◆ Task to complete ◆
Once the line with "left elbow: (555, 633)" is found in the data, output it and each following line exactly, up to and including the line with "left front paw: (370, 509)", and nothing before or after.

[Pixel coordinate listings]
::::::::::
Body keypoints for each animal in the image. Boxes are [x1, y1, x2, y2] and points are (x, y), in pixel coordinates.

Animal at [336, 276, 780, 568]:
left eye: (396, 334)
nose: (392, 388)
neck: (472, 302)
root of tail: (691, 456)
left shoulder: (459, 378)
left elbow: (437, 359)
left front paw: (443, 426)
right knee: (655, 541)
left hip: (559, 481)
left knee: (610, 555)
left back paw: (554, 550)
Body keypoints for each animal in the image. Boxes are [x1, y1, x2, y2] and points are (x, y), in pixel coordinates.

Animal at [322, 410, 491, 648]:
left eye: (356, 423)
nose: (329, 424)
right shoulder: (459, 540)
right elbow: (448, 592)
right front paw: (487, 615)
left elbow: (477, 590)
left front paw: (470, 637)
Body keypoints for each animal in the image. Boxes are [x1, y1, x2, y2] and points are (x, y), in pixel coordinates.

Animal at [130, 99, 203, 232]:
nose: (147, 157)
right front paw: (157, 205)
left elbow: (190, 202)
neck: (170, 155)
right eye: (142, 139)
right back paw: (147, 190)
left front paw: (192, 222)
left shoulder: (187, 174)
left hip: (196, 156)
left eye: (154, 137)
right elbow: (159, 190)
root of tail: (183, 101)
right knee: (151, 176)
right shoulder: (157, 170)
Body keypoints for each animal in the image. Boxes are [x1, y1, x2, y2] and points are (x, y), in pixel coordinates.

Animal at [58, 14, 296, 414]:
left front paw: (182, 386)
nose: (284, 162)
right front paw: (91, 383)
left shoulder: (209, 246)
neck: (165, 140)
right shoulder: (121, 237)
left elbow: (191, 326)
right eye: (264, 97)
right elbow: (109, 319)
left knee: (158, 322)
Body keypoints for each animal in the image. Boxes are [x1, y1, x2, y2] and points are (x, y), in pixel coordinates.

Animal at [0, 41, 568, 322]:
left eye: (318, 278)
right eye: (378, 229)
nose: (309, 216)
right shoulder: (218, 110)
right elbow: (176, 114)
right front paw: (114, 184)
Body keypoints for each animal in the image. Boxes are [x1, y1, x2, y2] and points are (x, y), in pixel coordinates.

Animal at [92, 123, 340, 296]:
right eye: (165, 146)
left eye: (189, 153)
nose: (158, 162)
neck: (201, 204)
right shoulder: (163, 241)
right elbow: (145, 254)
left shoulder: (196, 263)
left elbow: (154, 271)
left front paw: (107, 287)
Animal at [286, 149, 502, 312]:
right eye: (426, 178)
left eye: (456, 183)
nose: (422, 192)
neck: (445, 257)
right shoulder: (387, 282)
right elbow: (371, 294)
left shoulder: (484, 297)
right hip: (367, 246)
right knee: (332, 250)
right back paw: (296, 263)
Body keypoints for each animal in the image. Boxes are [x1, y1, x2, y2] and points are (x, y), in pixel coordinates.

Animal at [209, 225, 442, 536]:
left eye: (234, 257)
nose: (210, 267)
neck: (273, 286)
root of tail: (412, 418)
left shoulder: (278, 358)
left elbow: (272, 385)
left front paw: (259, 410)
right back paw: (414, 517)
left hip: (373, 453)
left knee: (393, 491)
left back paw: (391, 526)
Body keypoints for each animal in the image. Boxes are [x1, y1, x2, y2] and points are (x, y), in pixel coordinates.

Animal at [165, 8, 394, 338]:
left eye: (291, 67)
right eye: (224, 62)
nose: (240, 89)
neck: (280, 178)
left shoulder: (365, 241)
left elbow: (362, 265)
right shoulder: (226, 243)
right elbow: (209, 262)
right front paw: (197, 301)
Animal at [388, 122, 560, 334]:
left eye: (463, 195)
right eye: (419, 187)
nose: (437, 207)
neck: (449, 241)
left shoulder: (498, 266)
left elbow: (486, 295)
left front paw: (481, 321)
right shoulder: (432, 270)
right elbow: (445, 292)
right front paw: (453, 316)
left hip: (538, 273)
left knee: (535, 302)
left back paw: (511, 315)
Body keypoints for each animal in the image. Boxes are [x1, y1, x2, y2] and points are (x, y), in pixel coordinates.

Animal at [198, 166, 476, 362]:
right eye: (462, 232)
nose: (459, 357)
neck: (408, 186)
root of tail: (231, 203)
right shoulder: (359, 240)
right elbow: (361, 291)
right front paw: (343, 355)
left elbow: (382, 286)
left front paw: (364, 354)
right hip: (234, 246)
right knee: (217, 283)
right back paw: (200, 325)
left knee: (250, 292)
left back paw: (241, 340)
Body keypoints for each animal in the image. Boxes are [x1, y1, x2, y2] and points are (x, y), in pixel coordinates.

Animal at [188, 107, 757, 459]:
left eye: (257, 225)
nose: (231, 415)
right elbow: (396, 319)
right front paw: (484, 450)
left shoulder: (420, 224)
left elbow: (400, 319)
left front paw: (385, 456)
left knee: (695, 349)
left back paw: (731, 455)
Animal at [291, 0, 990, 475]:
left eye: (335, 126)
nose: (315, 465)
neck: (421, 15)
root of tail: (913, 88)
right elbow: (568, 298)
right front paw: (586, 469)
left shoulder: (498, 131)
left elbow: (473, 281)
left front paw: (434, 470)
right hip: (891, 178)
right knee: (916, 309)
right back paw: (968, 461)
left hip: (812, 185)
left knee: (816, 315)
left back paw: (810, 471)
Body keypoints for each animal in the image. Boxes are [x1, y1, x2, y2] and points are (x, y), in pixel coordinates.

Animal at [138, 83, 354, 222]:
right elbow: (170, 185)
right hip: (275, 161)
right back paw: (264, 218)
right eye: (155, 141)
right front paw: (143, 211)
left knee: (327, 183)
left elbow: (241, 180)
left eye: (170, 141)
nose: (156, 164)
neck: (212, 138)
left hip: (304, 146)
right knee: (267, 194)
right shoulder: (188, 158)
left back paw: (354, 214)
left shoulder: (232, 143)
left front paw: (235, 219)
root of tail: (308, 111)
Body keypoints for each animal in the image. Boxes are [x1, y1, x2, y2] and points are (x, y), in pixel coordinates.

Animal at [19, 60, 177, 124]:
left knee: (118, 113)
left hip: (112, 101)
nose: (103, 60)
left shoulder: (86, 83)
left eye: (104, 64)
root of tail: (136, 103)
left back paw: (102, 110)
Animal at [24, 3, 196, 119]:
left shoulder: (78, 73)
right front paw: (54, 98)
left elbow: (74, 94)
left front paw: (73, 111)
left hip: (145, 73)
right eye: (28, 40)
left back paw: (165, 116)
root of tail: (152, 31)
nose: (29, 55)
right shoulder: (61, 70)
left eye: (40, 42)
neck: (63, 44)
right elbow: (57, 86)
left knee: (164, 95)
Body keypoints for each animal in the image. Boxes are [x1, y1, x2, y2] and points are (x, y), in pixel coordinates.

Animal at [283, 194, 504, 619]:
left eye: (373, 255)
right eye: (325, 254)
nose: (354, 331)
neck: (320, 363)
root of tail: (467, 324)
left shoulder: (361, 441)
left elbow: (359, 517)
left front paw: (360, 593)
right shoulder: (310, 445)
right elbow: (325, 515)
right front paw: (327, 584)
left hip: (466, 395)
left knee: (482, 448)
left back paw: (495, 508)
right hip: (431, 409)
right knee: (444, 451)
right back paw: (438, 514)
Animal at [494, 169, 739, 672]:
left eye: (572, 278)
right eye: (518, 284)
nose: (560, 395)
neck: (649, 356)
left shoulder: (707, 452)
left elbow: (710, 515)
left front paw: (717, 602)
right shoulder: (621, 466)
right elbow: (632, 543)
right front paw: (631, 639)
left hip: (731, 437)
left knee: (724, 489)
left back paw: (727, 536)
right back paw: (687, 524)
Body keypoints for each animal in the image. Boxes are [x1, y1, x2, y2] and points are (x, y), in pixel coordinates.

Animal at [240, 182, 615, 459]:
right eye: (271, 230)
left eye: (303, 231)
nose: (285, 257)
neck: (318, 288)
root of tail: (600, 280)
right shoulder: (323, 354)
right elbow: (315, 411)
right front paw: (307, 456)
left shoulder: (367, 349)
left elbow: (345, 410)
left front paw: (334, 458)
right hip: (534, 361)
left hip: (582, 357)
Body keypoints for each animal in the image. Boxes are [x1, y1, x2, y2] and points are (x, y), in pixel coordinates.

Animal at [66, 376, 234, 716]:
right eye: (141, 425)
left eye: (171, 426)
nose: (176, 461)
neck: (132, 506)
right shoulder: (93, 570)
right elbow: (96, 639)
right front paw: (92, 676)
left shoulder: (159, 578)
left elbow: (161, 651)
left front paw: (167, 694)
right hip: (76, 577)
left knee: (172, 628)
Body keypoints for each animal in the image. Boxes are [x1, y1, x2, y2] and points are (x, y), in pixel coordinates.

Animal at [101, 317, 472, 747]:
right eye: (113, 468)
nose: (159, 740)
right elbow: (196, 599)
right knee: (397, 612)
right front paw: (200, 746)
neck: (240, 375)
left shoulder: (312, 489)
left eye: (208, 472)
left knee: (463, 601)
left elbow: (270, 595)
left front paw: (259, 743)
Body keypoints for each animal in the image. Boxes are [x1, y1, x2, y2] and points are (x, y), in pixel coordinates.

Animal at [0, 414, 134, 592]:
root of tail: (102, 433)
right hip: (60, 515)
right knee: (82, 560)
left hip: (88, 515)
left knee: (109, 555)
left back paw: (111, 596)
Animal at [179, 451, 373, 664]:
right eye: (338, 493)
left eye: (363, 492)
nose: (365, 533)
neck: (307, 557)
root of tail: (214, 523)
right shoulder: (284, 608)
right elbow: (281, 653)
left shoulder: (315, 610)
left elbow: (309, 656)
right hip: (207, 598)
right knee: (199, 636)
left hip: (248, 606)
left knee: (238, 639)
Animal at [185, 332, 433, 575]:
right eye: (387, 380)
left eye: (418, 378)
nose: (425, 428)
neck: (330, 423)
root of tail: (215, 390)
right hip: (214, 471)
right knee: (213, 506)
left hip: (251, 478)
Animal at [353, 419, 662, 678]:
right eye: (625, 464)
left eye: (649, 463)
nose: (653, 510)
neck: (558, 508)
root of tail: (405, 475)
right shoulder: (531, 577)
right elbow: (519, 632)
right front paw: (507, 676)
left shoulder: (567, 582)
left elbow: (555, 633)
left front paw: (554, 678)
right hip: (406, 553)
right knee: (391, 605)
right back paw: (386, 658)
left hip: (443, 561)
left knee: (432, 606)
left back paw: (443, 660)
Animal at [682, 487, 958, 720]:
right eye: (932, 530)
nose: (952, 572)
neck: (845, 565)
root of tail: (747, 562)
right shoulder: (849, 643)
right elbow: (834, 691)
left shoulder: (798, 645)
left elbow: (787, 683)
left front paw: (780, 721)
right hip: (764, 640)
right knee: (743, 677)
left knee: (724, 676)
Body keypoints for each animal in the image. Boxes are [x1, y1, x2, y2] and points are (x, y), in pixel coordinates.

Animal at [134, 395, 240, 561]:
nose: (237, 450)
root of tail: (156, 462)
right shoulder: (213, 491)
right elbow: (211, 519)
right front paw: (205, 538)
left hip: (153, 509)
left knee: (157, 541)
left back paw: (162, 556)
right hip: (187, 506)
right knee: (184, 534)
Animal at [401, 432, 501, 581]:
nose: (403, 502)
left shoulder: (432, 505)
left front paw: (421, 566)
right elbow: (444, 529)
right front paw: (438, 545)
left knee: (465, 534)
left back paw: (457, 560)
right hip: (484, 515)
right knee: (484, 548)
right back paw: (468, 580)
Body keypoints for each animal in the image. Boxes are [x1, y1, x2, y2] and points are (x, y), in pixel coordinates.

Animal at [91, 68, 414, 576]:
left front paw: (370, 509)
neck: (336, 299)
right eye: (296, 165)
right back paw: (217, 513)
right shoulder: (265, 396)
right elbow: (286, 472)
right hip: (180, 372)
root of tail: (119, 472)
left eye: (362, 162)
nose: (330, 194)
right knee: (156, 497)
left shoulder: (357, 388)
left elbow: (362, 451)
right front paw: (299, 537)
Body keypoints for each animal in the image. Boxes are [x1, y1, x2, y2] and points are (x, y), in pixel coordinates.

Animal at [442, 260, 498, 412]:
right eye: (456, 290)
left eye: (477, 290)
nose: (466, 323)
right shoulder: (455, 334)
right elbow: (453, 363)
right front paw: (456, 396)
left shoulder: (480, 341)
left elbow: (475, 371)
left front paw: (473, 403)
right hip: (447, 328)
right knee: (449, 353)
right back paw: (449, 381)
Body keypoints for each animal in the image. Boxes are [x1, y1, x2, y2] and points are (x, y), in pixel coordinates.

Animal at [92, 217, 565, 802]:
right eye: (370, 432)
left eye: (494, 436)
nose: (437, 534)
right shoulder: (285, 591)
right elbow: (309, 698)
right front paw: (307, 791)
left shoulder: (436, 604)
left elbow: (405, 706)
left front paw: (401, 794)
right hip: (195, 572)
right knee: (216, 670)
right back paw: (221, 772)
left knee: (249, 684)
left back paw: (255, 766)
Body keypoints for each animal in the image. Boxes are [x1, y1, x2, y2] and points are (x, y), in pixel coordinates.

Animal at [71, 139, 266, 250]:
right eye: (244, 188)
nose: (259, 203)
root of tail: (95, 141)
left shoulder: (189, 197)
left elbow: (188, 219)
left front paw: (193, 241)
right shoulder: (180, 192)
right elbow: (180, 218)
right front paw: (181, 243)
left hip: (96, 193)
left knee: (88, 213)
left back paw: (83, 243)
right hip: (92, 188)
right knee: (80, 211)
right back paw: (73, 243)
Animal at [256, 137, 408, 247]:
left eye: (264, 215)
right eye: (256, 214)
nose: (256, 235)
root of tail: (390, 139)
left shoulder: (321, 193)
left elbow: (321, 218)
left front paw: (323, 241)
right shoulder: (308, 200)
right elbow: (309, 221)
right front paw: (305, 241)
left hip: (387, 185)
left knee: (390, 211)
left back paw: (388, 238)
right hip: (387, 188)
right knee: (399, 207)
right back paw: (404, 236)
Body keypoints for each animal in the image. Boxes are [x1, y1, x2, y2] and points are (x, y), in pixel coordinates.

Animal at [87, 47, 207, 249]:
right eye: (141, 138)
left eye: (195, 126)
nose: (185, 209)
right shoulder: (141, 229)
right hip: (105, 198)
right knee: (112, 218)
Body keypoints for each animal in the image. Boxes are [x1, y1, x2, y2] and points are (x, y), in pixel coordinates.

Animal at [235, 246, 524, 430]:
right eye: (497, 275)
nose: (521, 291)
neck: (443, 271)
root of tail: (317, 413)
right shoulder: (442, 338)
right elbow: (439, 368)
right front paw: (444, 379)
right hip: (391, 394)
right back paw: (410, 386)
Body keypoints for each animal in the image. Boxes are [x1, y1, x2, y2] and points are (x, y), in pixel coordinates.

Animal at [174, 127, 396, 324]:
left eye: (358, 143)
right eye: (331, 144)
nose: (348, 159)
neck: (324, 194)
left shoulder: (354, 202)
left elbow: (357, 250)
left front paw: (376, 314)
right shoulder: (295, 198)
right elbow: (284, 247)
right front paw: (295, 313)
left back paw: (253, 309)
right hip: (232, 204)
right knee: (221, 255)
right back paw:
::::::::::
◆ Solution to this task ◆
left elbow: (555, 633)
left front paw: (554, 678)
right hip: (406, 553)
right knee: (391, 605)
right back paw: (386, 658)
left hip: (443, 561)
left knee: (432, 606)
left back paw: (443, 660)
Animal at [682, 487, 958, 720]:
right eye: (932, 530)
nose: (952, 572)
neck: (845, 565)
root of tail: (747, 562)
right shoulder: (849, 643)
right elbow: (834, 691)
left shoulder: (798, 645)
left elbow: (787, 683)
left front paw: (780, 721)
right hip: (764, 640)
right knee: (743, 677)
left knee: (724, 676)
Body keypoints for each animal in the image. Boxes are [x1, y1, x2, y2] and points are (x, y), in pixel coordinates.

Animal at [134, 395, 240, 561]:
nose: (237, 450)
root of tail: (156, 462)
right shoulder: (213, 491)
right elbow: (211, 519)
right front paw: (205, 538)
left hip: (153, 509)
left knee: (157, 541)
left back paw: (162, 556)
right hip: (187, 506)
right knee: (184, 534)
Animal at [401, 432, 501, 581]:
nose: (403, 502)
left shoulder: (432, 505)
left front paw: (421, 566)
right elbow: (444, 529)
right front paw: (438, 545)
left knee: (465, 534)
left back paw: (457, 560)
right hip: (484, 515)
right knee: (484, 548)
right back paw: (468, 580)
Body keypoints for each animal in the image. Boxes are [x1, y1, x2, y2] and points are (x, y), in pixel coordinates.

Animal at [91, 68, 414, 576]:
left front paw: (370, 509)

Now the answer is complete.